According to Nazanin Moali, a sex therapist and psychologist, people have been led to believe that sexual activity is preceded by an erection or lubrication, followed by sexual activity and orgasm. They said that desire is more often responsive – meaning, first, something must feel good before one wants to be sexual.
Throughout our lives, our sexual drives ebb and flow for both internal and external reasons.
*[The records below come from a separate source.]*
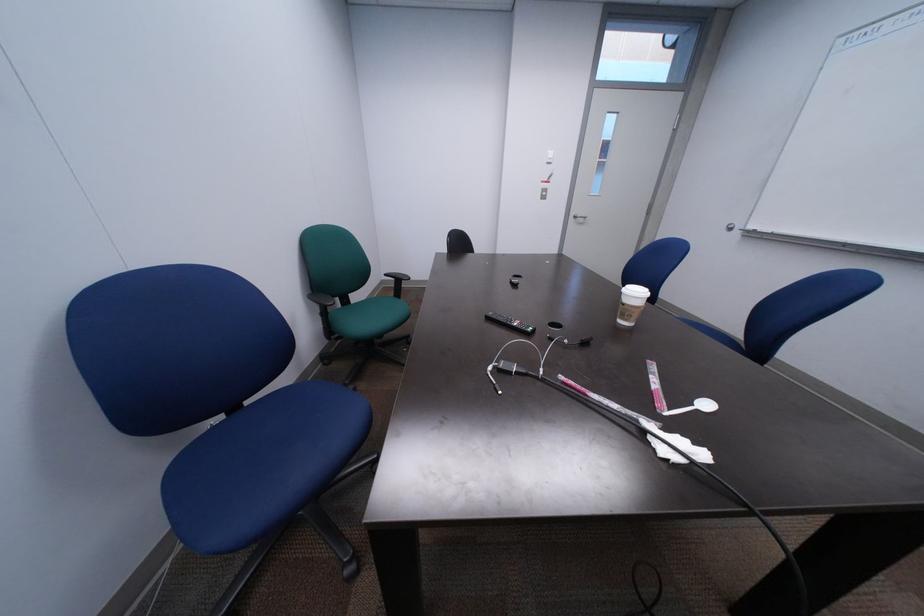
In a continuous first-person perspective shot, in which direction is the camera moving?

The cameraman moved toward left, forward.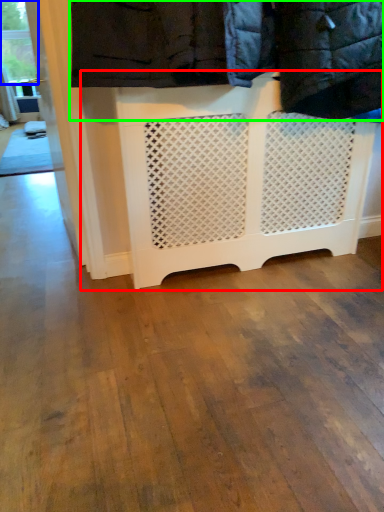
Question: Which object is positioned closest to furniture (highlighted by a red box)? Select from window frame (highlighted by a blue box) and laundry (highlighted by a green box).

Choices:
 (A) window frame
 (B) laundry

Answer: (B)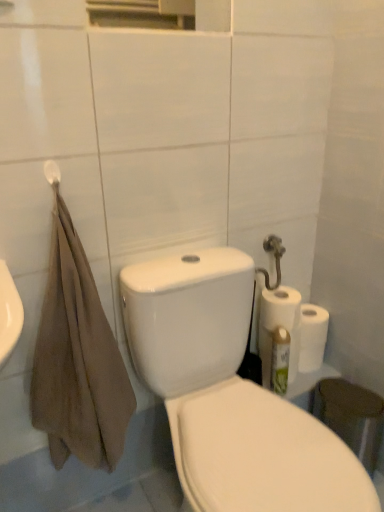
Question: From the image's perspective, is white matte towel bar at upper left located above white matte paper towel at right?

Choices:
 (A) yes
 (B) no

Answer: (A)

Question: Is the position of white matte towel bar at upper left more distant than that of white matte paper towel at right?

Choices:
 (A) no
 (B) yes

Answer: (A)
People feel sexually motivated by context rather than out of the blue. However, sometimes we want to get intimate with our partners, but the elements aren’t in our favor. In times like this, these tips will be handy:
Stressed Out? Wind Down
Consider two options: deliberately tend to what’s stressful, even for a few minutes, or get some R&R and self-care.
Be OK With However You’re Feeling
Don’t try to change your mood, be in it. If you want to pursue partnered or solo sex, you can feel snoozy, neutral, or quiet.
Tap Into Your Fantasies
Sexual fantasies can help you feel excited, but many people feel uncomfortable, ashamed, or embarrassed about them. You can get in the mood by placing yourself in a fantasy you like. Take inspiration from your partner’s fantasies and see what they want.
Enhance Your Environment
Try creating a sexy playlist, dressing sexily, lighting candles, using scented essential oils or incense, or even adorning your bed temporarily with sensual textures.